Amei sozinha, mas por dois

Me conformei que agora, e não depois

Vou ter que seguir em frente

Preocupa não

Que eu não vou bater no seu portão

Preocupa não

Que não vai ver mais o meu nome em nenhuma ligação

Preocupa não

Que eu vou tomar vergonha na cara

Preocupa não

Pra um bom entendedor, meia ausência basta"

Meu celular despertou mais uma vez, tirando-me do momento

gritando minha dor besta. Soltei um grunhido e peguei o aparelho a ponto

de querer jogá-lo na parede. O que me surpreendeu não foi o fato do

despertador ter decidido me infernizar, mas do número que me ligava –

Anne Liv. Massageei minhas têmporas, e peguei o controle, baixando o

som da televisão. Respirei fundo e atendi o telefone.

- Bom dia, perfeitinha.

Sorri diante do cumprimento de Anne, mesmo que minha vontade

fosse me esconder de qualquer um de sua família. Mesmo tendo certeza

que nenhum deles tinha a mínima ideia de meu envolvimento com Cael.

Na realidade, éramos discretos ao extremo. Como era sua assistente

pessoal, não abria chance para desconfiarem. Ao menos, nunca fora um

assunto em pauta em nenhuma revista de fofoca ou até mesmo, em roda

de amigos e nos corredores da empresa.

- Olá, ex chefinha preferida.

- Nisso tenho que concordar. - Anne Liv e sua autoestima

infinita. - Agora mesmo fui te procurar, e adivinha minha surpresa

quando não te achei?

Fechei os olhos, imaginando que dali um dia, voltaria para a

empresa e assim, encararia Cael. Tinha que deixar o sofrimento para o

momento, porém, minha ansiedade já conseguia me fazer sentir vergonha

de reencontrá-lo após aquela declaração catastrófica. Teria aquele fim de

semana para trabalhar minha frieza e ser impecável no trabalho. Sem

brecha para que lembrássemos do que aconteceu. Duvidava do fato de

que ele lembraria.

- Não devia estar no Rio? - indaguei.

- Bom, as reuniões aconteceram mais rápido e consegui voltar a

tempo de comemorarmos o aniversário do Cael. - Paralisei e minha

cabeça deu voltas. - Sei que ele odeia esse tipo de coisa, festa com a

família sabe? O jeito dele é sempre aquelas festas extravagantes cheio de

mulher pelada para todo lado... - ela soltou um som de nojo, e me

segurei para não pensar sobre.

Era a realidade. O fato era que organizei a festinha privada de seu

aniversário no ano passado, e sequer passei em seu apartamento no dia.

Andei até meu escritório, sem conseguir acreditar que andava tão

distraída. Abri o planner e me deparei com o que sequer imaginava ser

naquele dia.

Festinha privada – Cael

Suspirei, sentindo-me uma completa idiota. Aquele evento fora

programado há meses, e sequer fiquei atenta ao que acontecia. O fato era

que meu coração e mente se embaralharam no meio do caminho, e tentei

evitar pensar que não éramos exclusivos, muito menos, jurou-me

fidelidade. A que ponto chegamos, em Chiara?
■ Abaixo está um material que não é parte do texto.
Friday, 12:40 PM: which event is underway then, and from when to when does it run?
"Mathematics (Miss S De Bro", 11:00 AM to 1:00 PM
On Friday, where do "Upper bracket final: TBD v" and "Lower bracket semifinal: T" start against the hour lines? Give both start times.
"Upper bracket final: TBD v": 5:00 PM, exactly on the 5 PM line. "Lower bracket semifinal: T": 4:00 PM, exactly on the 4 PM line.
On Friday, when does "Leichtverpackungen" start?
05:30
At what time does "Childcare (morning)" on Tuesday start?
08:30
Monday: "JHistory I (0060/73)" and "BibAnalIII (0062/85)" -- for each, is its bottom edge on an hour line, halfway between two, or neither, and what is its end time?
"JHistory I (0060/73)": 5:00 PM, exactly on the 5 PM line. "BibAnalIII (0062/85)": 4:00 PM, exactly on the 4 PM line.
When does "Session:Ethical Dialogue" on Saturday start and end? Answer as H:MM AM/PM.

- No que posso ajudar? - perguntei por fim, jogando-me contra

a cadeira. Minha cabeça parecia doer ainda mais, e logo senti um peso

sobre meu corpo. Sorri para Noctis, meu gatinho de apenas três meses,

que se emaranhou em meu colo, e fechou os olhinhos. Ao menos, tinha

um amor real bem ali.

- Bom, tem tempo para cancelar tudo? - engoli em seco e

arregalei os olhos. - Sei que é sua folga, mas... Mamãe e eu queremos

fazer algo diferente para Cael, e bom, se ele estiver na putaria, não

teremos como.

- Anne... - engoli em seco, imaginando o quanto aquilo

poderia ser errado. - Não sei se posso fazer isso. Pode custar meu

emprego.

Passei as mãos em Noctis, que parecia uma bolinha de pelos

negros. Olhei para os números anotados em meu planner, logo abaixo do

evento, e comecei a maquinar o que poderia ser feito. Seria uma

vingança de acordo acabar com sua festinha de aniversário que não

passava de uma suruba? Sequer conseguia entender como me esqueci

por completo do aniversário de Cael. Ao menos, no ano anterior,

comprei-lhe um presente. Sequer tinha lembrado daquela vez. Minha

mente, com certeza, focou tanto em querer ser sincera com ele, que

deixei todo o resto se tornar irrelevante.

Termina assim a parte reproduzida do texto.